By Tatum Lyles Flick
Shedeen Barnett, a scientific glassblower from Jamaica, spent six weeks training with the UW-Madison Department of Chemistry’s master glassblower, Tracy Drier, and his colleague from Wild Rose Glass, Erich Moraine.
Barnett, from the Department of Chemistry at the University of the West Indies, is the only scientific glassblower in Jamaica. With just three years of experience, she jumped at the opportunity to advance her skills.
“When the glassblowers at my university first approached me to be an understudy, I didn’t know what scientific glassblowing was,” she said. “I tried it and fell in love with it.”
A professor in Barnett’s department in Jamaica requested that she produce a piece of equipment originally designed at UW-Madison. When Barnett needed help, that professor introduced her to Drier, who invited her to train for the summer at UW-Madison. Barnett’s department chair, Dr. Roy Porter, strongly supported her and was instrumental in facilitating her trip.
“You can start blowing glass straight out of high school,” Drier said, adding that practice and guidance help develop the skills. “It’s about technique, it’s a craft. You need to know how to manipulate your hands and your glass and how to make it do what you want it to do.”
Barnett learned to create new types of glassware, and to work with new materials, such as quartz, a much harder glass used for photometric analysis.
“They have different techniques,” she said. “I learned one way from Tracy and another way from Erich, so I could come up with the Shedeen way – that’s the way I am most comfortable with.”
Barnett worked with Drier and Moraine to practice different ways to accomplish new tasks, such as creating smooth transitions between tubes, to make more durable glassware, and even how to run her glass shop like a self-supporting business.

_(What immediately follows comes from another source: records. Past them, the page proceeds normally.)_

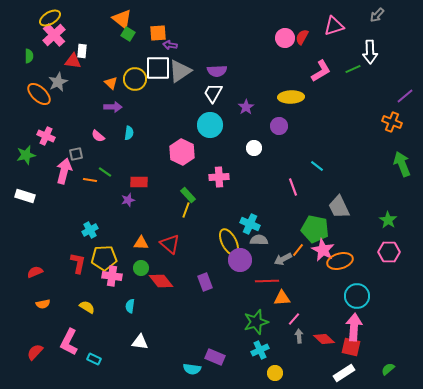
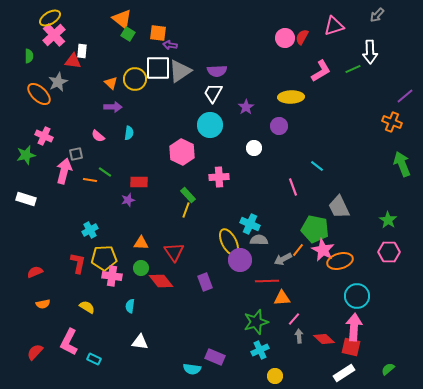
orange square at (158, 33): rotated 12 degrees clockwise
pink cross at (46, 136): moved 2 px left
white rectangle at (25, 196): moved 1 px right, 3 px down
red triangle at (170, 244): moved 4 px right, 8 px down; rotated 15 degrees clockwise
yellow circle at (275, 373): moved 3 px down
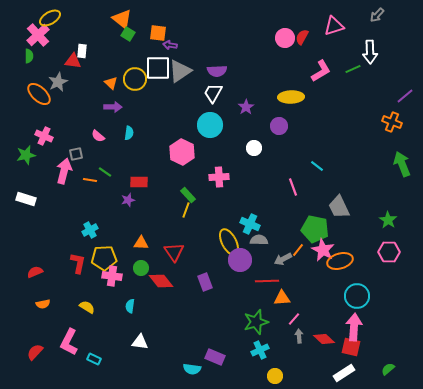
pink cross at (54, 35): moved 16 px left
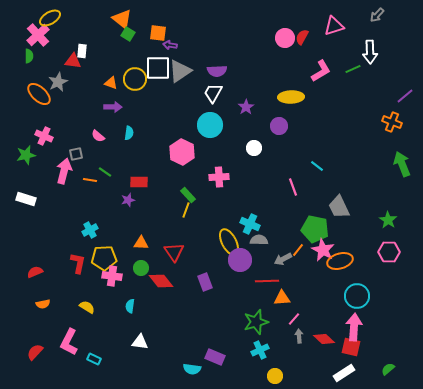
orange triangle at (111, 83): rotated 24 degrees counterclockwise
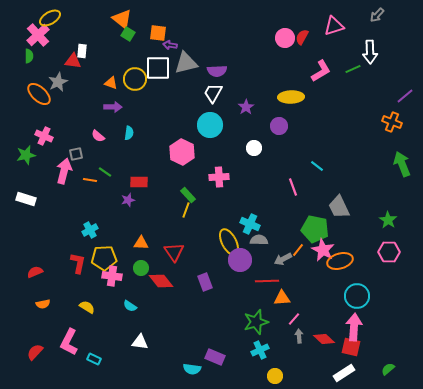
gray triangle at (180, 71): moved 6 px right, 8 px up; rotated 20 degrees clockwise
cyan semicircle at (130, 306): rotated 64 degrees counterclockwise
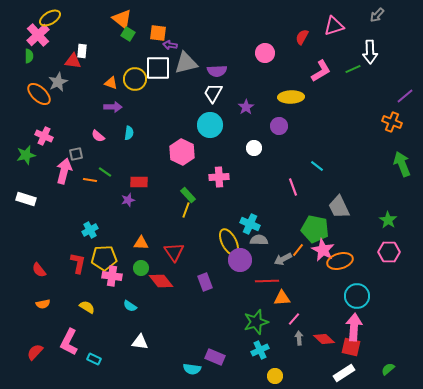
pink circle at (285, 38): moved 20 px left, 15 px down
red semicircle at (35, 272): moved 4 px right, 2 px up; rotated 105 degrees counterclockwise
gray arrow at (299, 336): moved 2 px down
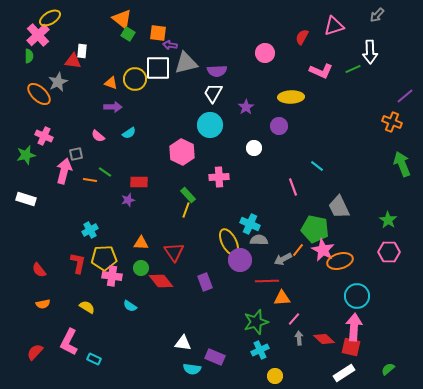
pink L-shape at (321, 71): rotated 55 degrees clockwise
cyan semicircle at (129, 133): rotated 48 degrees clockwise
white triangle at (140, 342): moved 43 px right, 1 px down
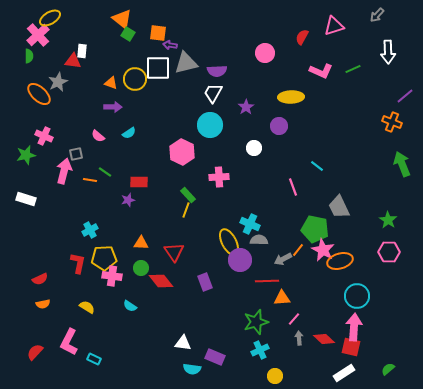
white arrow at (370, 52): moved 18 px right
red semicircle at (39, 270): moved 1 px right, 9 px down; rotated 77 degrees counterclockwise
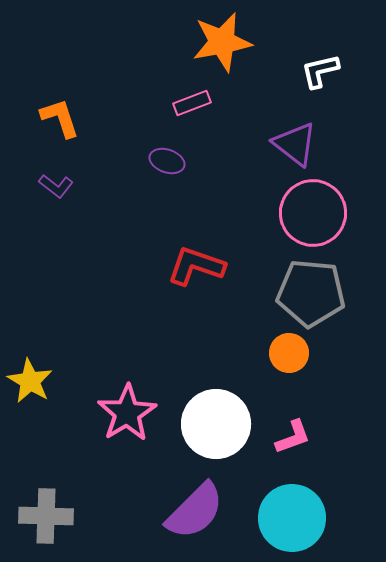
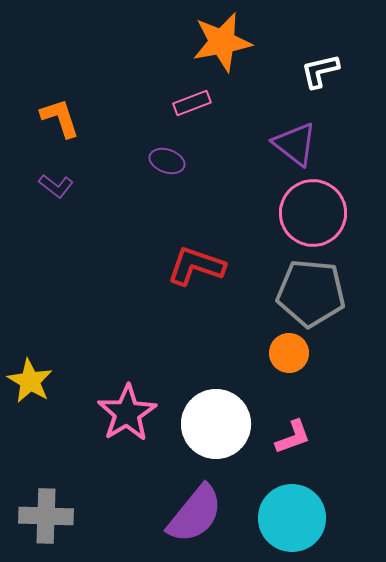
purple semicircle: moved 3 px down; rotated 6 degrees counterclockwise
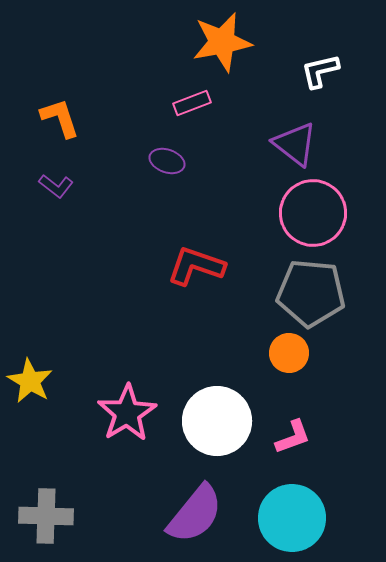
white circle: moved 1 px right, 3 px up
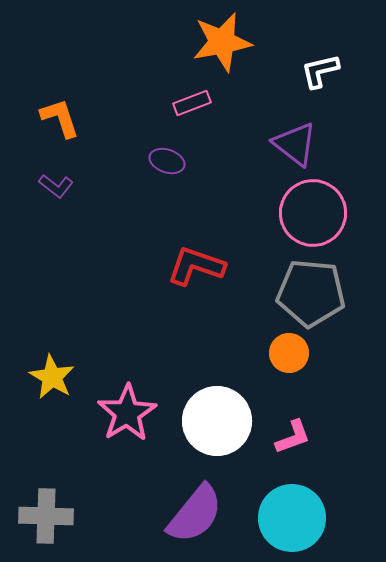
yellow star: moved 22 px right, 4 px up
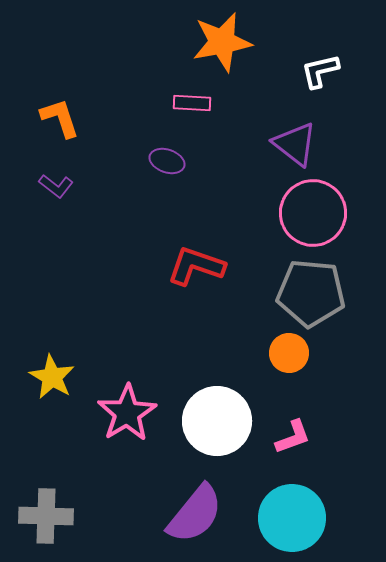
pink rectangle: rotated 24 degrees clockwise
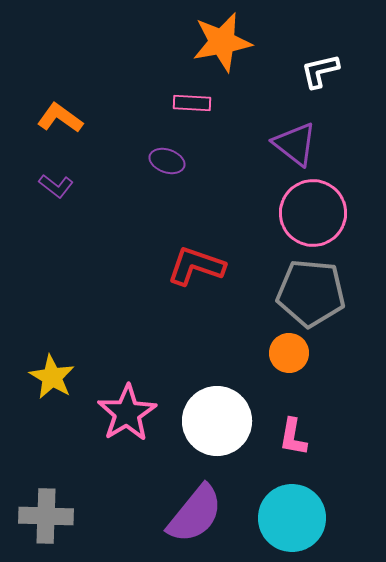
orange L-shape: rotated 36 degrees counterclockwise
pink L-shape: rotated 120 degrees clockwise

“Technical support is awesome, manipulating glass is like learning how to play a musical instrument,” Moraine said.” There’s no substitute for practice time.”
Through this process Barnett learned new skills and improved old ones.
“When I look at the projects I did in the past, they were crooked, they were ugly – I’m being honest – but now, after this month with Tracy, we don’t do ugly,” she said. “The glassware looks beautiful, they are straight, they are not crooked. I’ve come a long way. I said to my supervisor, I feel like a real scientific glassblower since I came here.”
Glass pieces needed for scientific work in Jamaica must be imported, which makes the ability to fix broken instruments also extremely valuable. In addition, she now has people to call for help.
“We like to see how other people solve the same problems,” Drier said, adding that it’s helpful to work with and learn from others.
Barnett cooked Jamaican food for Drier and Moraine and they shared the Wisconsin culture of ice cream and cheese curds. In the end, Barnett went back to Jamaica with a newfound sense of confidence.
“Now I feel competent – and the good thing is that if I fall short, I have two experts to call for help,” Barnett said.
Drier and Moraine enjoyed the experience and want to find other opportunities to spread the knowledge and art of their trade by helping early career glassblowers hone their skills.
“We talked about this idea of finding glass shops that aren’t well supported locally and to see what we can do to help – either with training or equipment, to try to lift the programs in each location,” Moraine said. “So maybe this is the first try.”
Drier felt that the intensive training offered added value.
“We both have taught a lot, through demonstrations and classes, but not at this level – six weeks nonstop,” Drier said, adding that he and Moraine learn from seeing how people across the world solve different challenges.